## TASK
For this exercise, repeat the records below exactly and omit every picture.

## AVAILABLE DATA
⁂
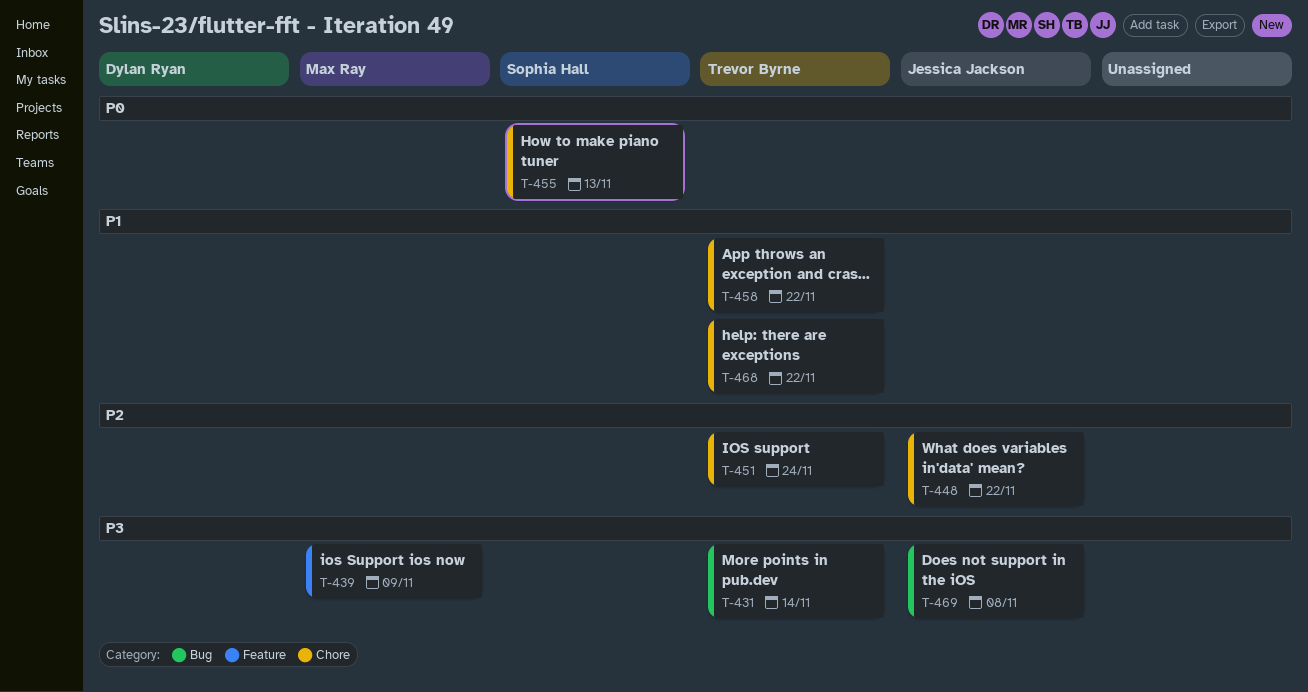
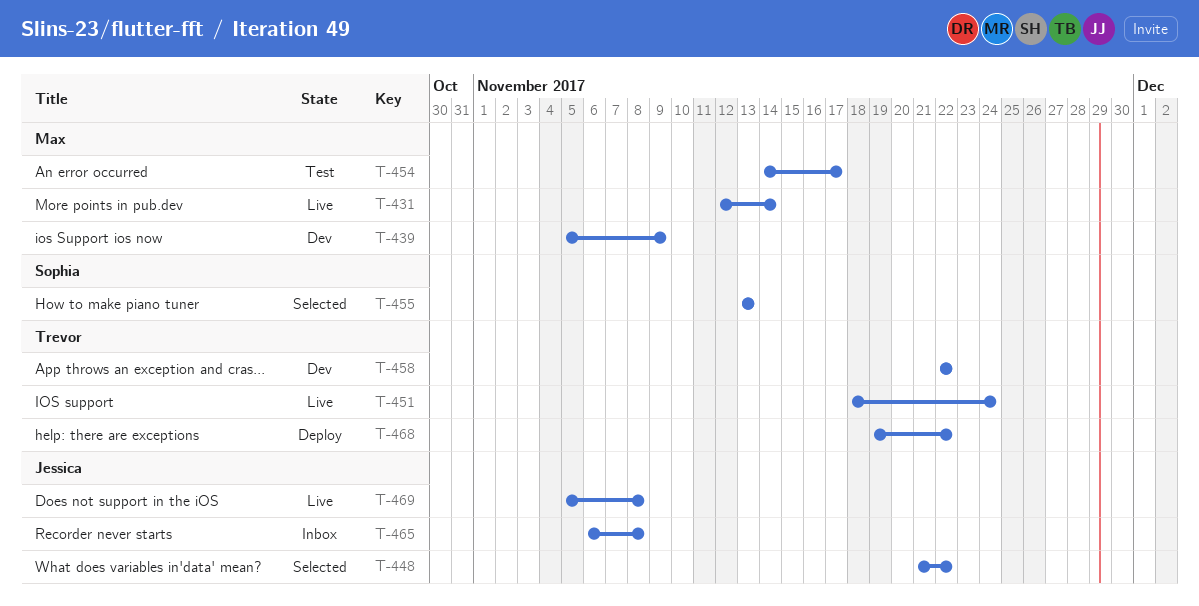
T-431, owner: Trevor Byrne -> Max Ray
T-454: none -> present
T-465: none -> present

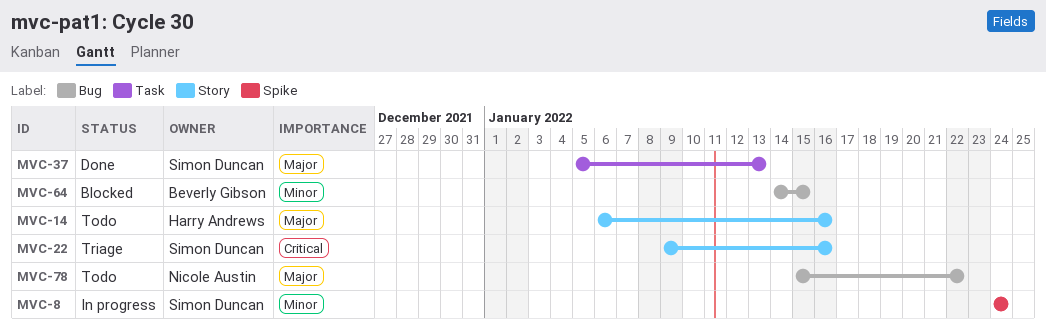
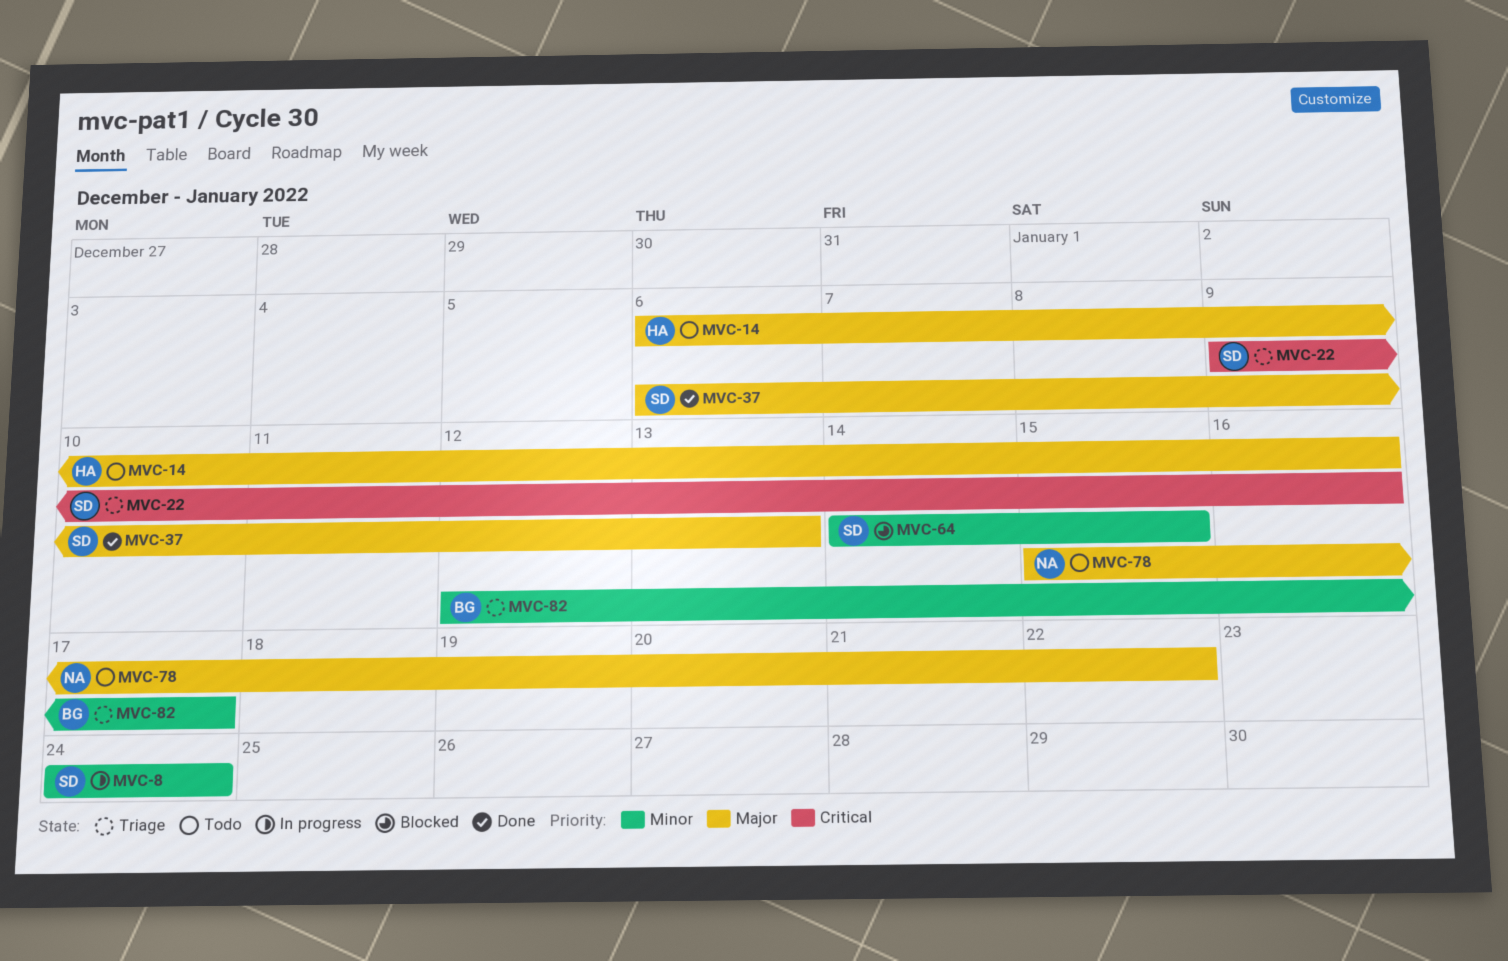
MVC-37, start: Jan 5 -> Jan 6
MVC-64, owner: Beverly Gibson -> Simon Duncan
MVC-82: none -> present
⁂
## ANSWER BOX
T-431, owner: Trevor Byrne -> Max Ray
T-454: none -> present
T-465: none -> present

MVC-37, start: Jan 5 -> Jan 6
MVC-64, owner: Beverly Gibson -> Simon Duncan
MVC-82: none -> present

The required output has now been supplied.